F.R.I.E.N.D.S and my friends.

Anyone who’s ever spent more than six minutes with me in person will know I love to chat F.R.I.E.N.D.S. My box set is one of my most prized possessions and has got me out of many a funk so much so I consider it to be of higher value than my local medical centre and my daily dose of Vitamin C. I’m not ashamed to admit I’ve spent a disproportionate amount of my life either avidly searching for ways my own life can replicate it, or, in my darkest hours, lying under the duvet simply waiting for that Central Perk dream to become my reality.

There comes a time though in your adult life, when you realise that you no longer watch F.R.I.E.N.D.S as a stranger but as one of them – a real life twenty-something lost in the city, clinging onto wine coffee cups and the sofa in an attempt to find balance in a world that quite often seems to, well, sometimes hate you. In the last year this realisation has hit me hard. Harder even than the time I walked into a lamp post in shock after seeing Alan Rickman IRL. And it’s at this time, when your life goes from dreaming of F.R.I.E.N.D.S.,to living a sort of dystopian version of it, with more rain, worse hair, and not nearly as satisfying a narrative, that you remember how valuable your friends are.

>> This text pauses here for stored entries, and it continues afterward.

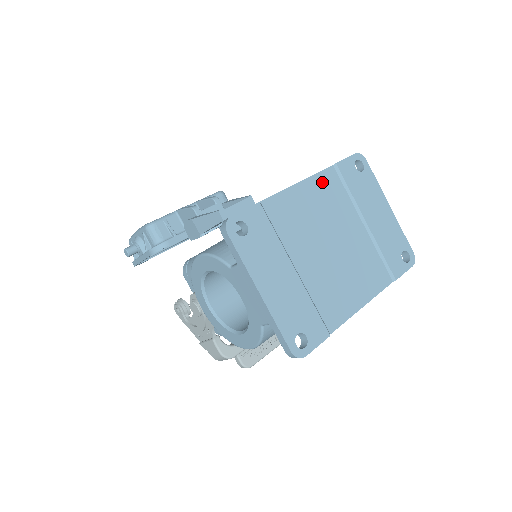
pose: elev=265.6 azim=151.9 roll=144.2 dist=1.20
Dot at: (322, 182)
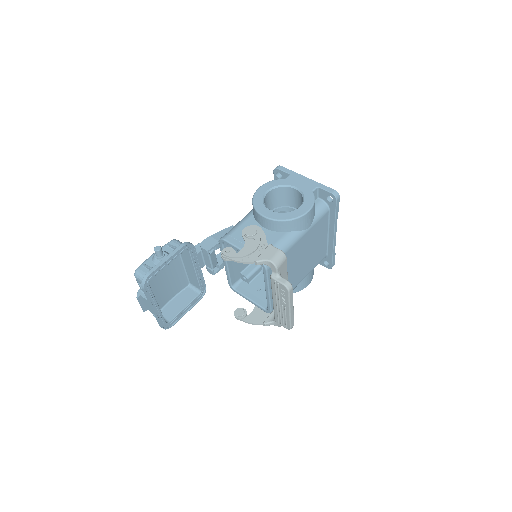
Dot at: occluded
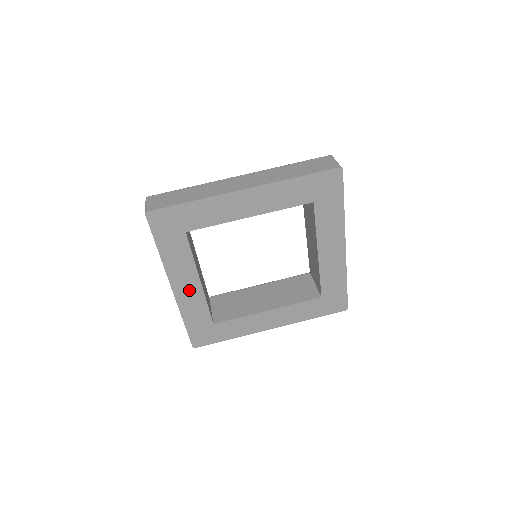
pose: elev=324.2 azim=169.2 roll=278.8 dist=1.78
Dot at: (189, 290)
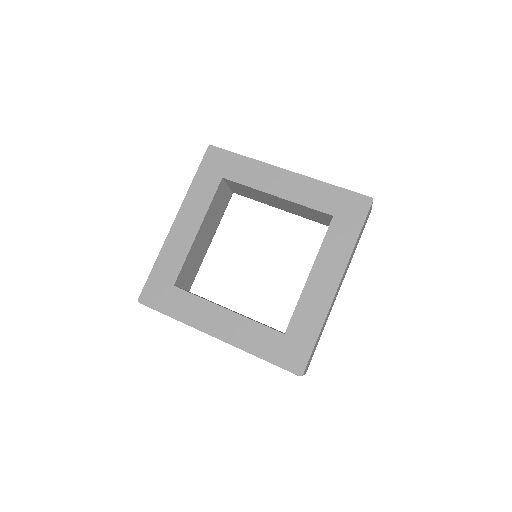
Dot at: (228, 325)
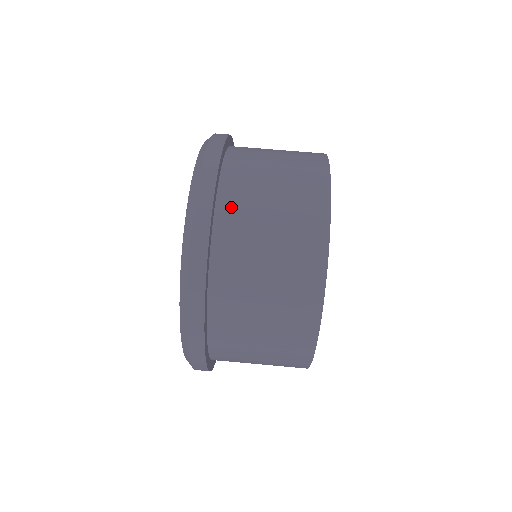
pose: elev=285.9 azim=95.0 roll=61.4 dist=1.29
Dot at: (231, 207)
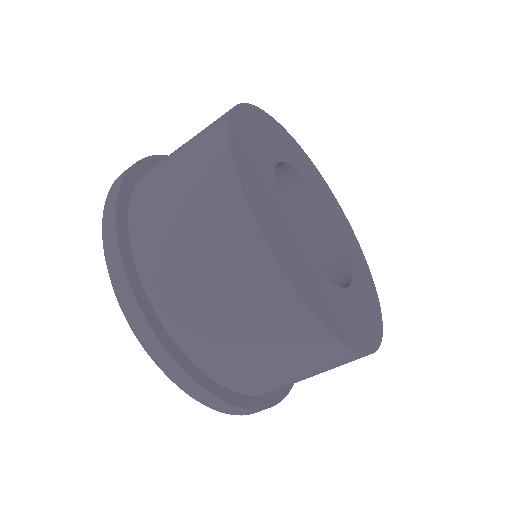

I feel incredibly lucky that I’m part of a generation of adults that had to deal with Tamagotchis. Experiencing trauma and making big life-decisions from a young age means we can now handle anything. Furthermore I know that when the going gets tough, every single one of my friends is capable of locking a Furby in an airing cupboard to shut it the fuck up and get on with life. My friends are hardcore. And if one of us starts freaking the hell out about where we’re going or who we’re seeing or who might have accidentally seen those photos from that time we went to Benidorm we are all more than willing to stuff them in a cupboard until they can make sense of the world once again.

So this is a blog to celebrate my friends. Who I love more than F.R.I.E.N.D.S. Who can turn my day around in a split-second. Who provide me with more support than my best bra, who make my sides ache from laughter way more than my sides ache when I try to plank for more than 1.5 seconds and who dazzle me not only because they are seriously hot stuff but also with their intelligence, generosity, kindness, fun-lovingness, capacity to deal with me in general and, most importantly, just how badly they all react to alcohol.

One of my closest friends is a real-life superhero. And the only other person in my life who can rival my obsession with croissants. Every single one of my friends makes me want to be a better person and live a better life but over the last year this particular friend has inspired me beyond comparison (all the way to other planets…) You are a sunbeam.

Often I pinch myself at how lucky and grateful I am to have them in my life. Like the time I made them all dress up as 90s kids for my birthday and took them to the back-room of a pub in a council estate in London Bridge by mistake and they didn’t care because they were too busy smuggling alcohol inside my boyfriend’s giant neon mallet. It’s as bad as it sounds. If I could remember more I would tell you. When my friends get drunk and significantly damage things in my bedroom I find I actually prefer the irreversibly tarnished remains. My wardrobe is unfathomably prettier with that vomit stain and every day I miss my bed that had to be propped up with bricks for two years that little bit more.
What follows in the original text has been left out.